Opera in Tijuana is a small thing, and most residents would be surprised to hear it exists. Still, says Rique, "what we've seen has really been a phenomenon. We see people from all classes come to the performances. It's been a snowball."

The underground alternative

In the Tijuana context, opera is an underground alternative. The city's surface is a riot of rumpled shantytowns, television factories and graffiti. Narco-corridos, techno and heavy metal music blast from strip bars as barkers attack each passing tourist with promises of "no cover" and "lots of girls." Bombarded by this cacophony, some residents have searched for harmony, exactitude and discipline -- and have found it in opera.

"Tijuana has an immense hunger for art and cultural alternatives," says Medina, the artistic director of the new opera company. "Tijuana was the city of prostitution, drugs and Mickey Mouse dolls. It's no longer like that. The idea of Tijuana is changing."

Indeed, the discos are often empty. Thousands of well-to-do Mexico City residents moved to Tijuana after the 1985 earthquake. Since then, too, the city's industrial base has boomed. Visiting businessmen far outnumber tourists. Tijuana's middle class has ballooned.

All that, as well as the proximity to the United States, has attracted more cultural activities and the money to support them.

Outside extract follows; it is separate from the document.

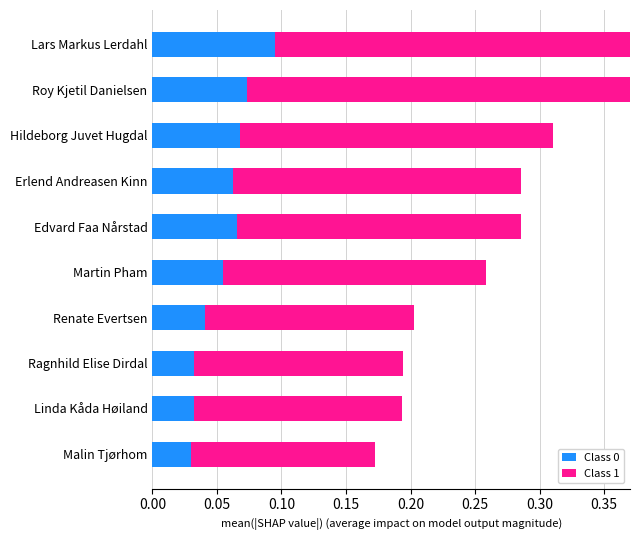

Which has a higher value, Renate Evertsen or Erlend Andreasen Kinn?

Erlend Andreasen Kinn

"When we were young, there were no choirs or vocal education," says Marco Antonio Labastida, a tenor who studied in the United States in the 1980s and returned to Tijuana to make his career as director of the Sinfonica Juvenil de Tijuana. "We acquired it away from Tijuana, but now you can get it here. This doesn't just have to do with opera. It has to do with literature, theater, painting. There's more space for all these arts."

But none of them shows so clearly as opera that the quintessential border town has been losing one skin and acquiring another.

The seeds, planted

The seeds of opera's development were planted in 1982, with the construction of CECUT, the Tijuana Cultural Center. CECUT gave the city a nationally recognized theater for the performing arts, and recently, it has also offered classes on opera composers and history.